• _Your objective_
Copy out every line of the records in which "specify" can be found.

(Saved entries)
______
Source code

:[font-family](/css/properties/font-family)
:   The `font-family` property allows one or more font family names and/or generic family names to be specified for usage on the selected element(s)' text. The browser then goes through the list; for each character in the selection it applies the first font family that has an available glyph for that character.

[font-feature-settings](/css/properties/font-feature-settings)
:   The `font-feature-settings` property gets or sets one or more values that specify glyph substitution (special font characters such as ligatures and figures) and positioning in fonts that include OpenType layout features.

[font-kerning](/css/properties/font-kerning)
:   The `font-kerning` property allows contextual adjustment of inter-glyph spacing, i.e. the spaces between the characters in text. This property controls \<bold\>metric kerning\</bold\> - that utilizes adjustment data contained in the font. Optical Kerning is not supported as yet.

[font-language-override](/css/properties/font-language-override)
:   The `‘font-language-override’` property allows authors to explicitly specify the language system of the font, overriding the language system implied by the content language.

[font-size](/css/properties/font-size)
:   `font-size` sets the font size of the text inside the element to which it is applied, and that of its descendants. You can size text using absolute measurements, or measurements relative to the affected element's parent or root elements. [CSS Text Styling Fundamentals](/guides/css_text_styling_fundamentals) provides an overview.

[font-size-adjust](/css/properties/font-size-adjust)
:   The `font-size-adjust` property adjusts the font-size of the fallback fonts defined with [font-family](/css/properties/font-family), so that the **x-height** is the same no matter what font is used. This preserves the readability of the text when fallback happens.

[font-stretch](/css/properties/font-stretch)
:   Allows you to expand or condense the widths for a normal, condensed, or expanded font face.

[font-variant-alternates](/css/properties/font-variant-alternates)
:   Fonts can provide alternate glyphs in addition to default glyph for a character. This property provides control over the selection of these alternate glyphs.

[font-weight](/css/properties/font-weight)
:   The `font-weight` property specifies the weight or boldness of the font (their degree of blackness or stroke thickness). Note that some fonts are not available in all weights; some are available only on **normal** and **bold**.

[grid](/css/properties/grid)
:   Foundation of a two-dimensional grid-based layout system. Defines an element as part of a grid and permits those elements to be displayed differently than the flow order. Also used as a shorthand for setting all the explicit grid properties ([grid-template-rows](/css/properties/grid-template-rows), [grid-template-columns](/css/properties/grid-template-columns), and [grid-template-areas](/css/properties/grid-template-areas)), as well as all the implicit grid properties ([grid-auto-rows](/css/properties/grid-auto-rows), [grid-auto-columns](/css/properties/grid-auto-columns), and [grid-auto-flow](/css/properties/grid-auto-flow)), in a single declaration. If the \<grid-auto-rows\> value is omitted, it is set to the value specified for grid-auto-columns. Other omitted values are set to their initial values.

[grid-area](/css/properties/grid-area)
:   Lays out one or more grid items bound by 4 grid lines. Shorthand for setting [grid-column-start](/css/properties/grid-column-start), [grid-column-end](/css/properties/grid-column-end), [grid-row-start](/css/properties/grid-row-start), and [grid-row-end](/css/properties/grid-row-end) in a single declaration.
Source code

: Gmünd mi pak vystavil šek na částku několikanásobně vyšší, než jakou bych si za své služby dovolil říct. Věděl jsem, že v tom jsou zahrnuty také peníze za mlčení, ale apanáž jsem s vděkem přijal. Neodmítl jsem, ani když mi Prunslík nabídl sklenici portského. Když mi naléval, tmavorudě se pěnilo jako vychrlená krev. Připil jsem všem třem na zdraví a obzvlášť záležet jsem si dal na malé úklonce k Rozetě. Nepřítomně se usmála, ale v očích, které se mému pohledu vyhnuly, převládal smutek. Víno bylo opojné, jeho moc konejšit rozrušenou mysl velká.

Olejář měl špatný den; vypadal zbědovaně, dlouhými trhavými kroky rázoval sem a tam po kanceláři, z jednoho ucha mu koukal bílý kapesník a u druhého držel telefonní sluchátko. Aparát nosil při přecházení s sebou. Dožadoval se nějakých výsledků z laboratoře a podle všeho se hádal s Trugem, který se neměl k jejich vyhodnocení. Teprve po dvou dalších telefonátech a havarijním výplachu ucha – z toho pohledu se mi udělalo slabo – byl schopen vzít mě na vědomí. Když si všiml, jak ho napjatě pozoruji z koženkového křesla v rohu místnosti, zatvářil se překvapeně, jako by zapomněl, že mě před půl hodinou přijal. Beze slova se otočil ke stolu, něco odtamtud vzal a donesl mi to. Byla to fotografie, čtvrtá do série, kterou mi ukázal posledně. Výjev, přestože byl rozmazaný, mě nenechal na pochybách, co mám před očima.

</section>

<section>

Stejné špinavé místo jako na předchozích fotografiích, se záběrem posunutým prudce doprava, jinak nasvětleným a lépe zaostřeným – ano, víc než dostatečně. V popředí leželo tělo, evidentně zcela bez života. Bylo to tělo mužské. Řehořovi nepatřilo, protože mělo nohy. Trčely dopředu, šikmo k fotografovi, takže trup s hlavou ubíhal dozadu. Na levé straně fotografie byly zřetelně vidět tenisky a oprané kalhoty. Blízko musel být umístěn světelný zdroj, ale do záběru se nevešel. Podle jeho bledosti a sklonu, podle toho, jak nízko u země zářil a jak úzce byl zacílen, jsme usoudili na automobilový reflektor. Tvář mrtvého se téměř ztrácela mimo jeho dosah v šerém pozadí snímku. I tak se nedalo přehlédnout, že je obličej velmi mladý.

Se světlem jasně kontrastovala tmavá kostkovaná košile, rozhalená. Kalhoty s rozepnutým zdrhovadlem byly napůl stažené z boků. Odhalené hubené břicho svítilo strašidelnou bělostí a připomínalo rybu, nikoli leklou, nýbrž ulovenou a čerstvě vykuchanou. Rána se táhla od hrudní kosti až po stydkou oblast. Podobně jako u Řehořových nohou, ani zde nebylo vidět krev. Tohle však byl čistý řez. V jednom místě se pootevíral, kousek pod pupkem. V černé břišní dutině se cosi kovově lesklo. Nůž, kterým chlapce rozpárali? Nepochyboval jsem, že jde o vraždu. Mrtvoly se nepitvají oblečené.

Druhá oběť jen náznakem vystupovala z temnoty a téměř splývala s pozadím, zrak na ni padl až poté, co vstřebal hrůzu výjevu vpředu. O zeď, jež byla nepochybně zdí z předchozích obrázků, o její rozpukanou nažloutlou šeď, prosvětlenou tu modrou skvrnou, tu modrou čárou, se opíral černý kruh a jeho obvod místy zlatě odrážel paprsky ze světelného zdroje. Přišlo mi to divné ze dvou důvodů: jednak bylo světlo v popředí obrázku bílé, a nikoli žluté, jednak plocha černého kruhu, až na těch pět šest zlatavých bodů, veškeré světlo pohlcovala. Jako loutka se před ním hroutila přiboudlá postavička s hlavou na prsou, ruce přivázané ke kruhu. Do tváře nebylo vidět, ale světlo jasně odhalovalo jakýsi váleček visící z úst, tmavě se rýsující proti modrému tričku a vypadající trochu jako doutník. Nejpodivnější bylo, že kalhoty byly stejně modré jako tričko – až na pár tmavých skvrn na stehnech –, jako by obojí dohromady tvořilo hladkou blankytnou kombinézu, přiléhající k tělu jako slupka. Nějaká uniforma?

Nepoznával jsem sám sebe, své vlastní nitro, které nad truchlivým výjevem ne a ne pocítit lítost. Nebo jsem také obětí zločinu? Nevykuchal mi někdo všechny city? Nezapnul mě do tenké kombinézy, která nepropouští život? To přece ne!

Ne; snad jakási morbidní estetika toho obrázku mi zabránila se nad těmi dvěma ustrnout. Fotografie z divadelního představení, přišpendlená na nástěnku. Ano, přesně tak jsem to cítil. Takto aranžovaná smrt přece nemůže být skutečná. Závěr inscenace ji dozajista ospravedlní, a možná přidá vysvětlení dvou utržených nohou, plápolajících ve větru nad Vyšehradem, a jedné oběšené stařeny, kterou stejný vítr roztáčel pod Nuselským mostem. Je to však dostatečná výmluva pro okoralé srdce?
______
• _Solution for this exercise_
:   The `font-feature-settings` property gets or sets one or more values that specify glyph substitution (special font characters such as ligatures and figures) and positioning in fonts that include OpenType layout features.
:   The `‘font-language-override’` property allows authors to explicitly specify the language system of the font, overriding the language system implied by the content language.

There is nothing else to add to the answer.